"When it came time to be flexible, the commissioner who once called himself "Easy Dave" moved like he was Shakira.
David Stern and the NBA's team owners made concessions on several key issues, both financial and system-related, to get the NBA lockout settled in the wee hours of the morning today at the close of a 15-hour bargaining session.
Here are some of the key details of those moves, according to a league source who was privy to the details of the tentative agreement and shared those details with SheridanHoops.com.
_ On the financial split, the players will receive between 49 and 51 percent of revenues, depending on annual growth. The players had complained prior to Saturday that the owners' previous offer effectively limited them to 50.2 percent of revenues, but the source said 51 percent was now reasonably achievable with robust growth.

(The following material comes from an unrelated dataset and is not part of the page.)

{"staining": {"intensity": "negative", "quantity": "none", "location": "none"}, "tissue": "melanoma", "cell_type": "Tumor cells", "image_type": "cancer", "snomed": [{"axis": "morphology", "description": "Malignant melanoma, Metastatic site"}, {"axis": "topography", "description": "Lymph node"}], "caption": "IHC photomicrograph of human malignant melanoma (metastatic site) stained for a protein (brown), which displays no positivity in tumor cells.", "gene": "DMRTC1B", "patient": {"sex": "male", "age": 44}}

_Owners dropped their insistence on what would have been known as the Carmelo Anthony rule, preventing teams from executing extend-and-trade deals similar to the one that sent Anthony from the Denver Nuggets to the New York Knicks last season. This means that if Dwight Howard, Deron Williams and Chris Paul want to leverage their way out of Orlando, New Jersey and New Orleans, they will still be eligible to sign four-year extensions with their current teams before being immediately traded elsewhere.
_ Teams above the salary cap will be able to offer four-year mid-level exception contracts to free agents each season. Previously, owners were asking that teams be limited to offering a four-year deal one year, a three-year deal the next, then four, then three, etc."